Les coordonnées des points de contact des rayons sur les différentes faces du prisme permettent de déterminer la longueur des segments GH, HJ, JK et KL. Nous pouvons donc calculer la distance GHJKL parcourue par le rayon lumineux à l’intérieur du prisme. Ces valeurs apparaissent dans le tableau de l'animation suivante.

Fig. 27 : Trajectoire des rayons lumineux émis par la bordure d’un motif, et mise en évidence de l’inversion du motif.

Remarque :

Bien que leur trajectoire soit différente pour chacun des points du motif, les rayons lumineux parcourent toujours la même distance à l’intérieur du prisme.
La distance parcourue par un rayon lumineux à l’intérieur du prisme ne dépend que son incidence à l’entrée (elle est indépendante de son point d'entrée). Ainsi, les deux rayons représentés à la figure 08, entrent dans le prisme simultanément et, après avoir parcouru des chemins différents, ressortent simultanément.

Si l’on fait abstraction de l’inversion d’image, le pentaprisme en toit se comporte donc comme un parallélépipède (voir figure suivante). Au sein d’un système optique, il est assimilable à une lame transparente à faces planes et parallèles d’épaisseur y0(2+√2). En d’autres termes, cette lame à faces parallèles représente le prisme développé selon son axe optique.

L’épaisseur de cette lame à faces parallèles est déterminée à la figure suivante. Elle correspond précisément à la distance parcourue à l’intérieur du prisme par tous les rayons lumineux d’incidence nulle à l’entrée du prisme.

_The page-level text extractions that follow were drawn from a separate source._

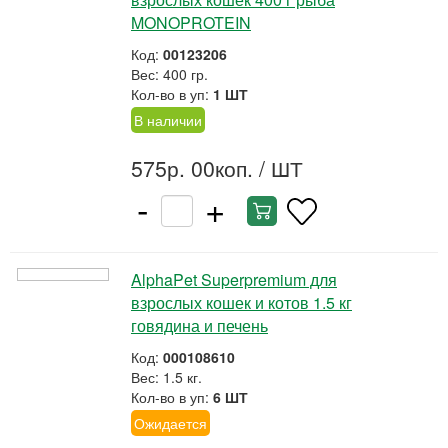
MONOPROTEIN
Код:
00123206
Вес: 400 гр.
Кол-во в уп:
1 ШТ
В наличии
575р. 00коп.
/ ШТ
-
+
AlphaPet Superpremium для
взрослых кошек и котов 1.5 кг
говядина и печень
Код:
000108610
Вес: 1.5 кг.
Кол-во в уп:
6 ШТ
Ожидается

Fig. 28 : Au sein d’un système optique, un pentaprisme en toit est assimilable à une lame (épaisse) à faces parallèles.

En traversant le prisme, un faisceau lumineux composé de rayons parallèles conserve ses caractéristiques comme s’il traversait un parallélépipède de longueur équivalente.

Comparaison pentaprisme en toit–parallélépipède (faisceau de rayons parallèles).

Fig. 29-1 : Vue de profil.

Fig. 29-2 : Vue de dessus.

De la même manière, la position du foyer d’un faisceau lumineux convergent (d’ouverture angulaire donnée) traversant le prisme est identique, à l’arrière du prisme, comme à l’arrière d’un parallélépipède de longueur équivalente. L’angle d’incidence d’un rayon lumineux à l’entrée du prisme est toujours égal à son angle d’émergence en sortie.

Comparaison pentaprisme en toit–parallélépipède (faisceau convergent).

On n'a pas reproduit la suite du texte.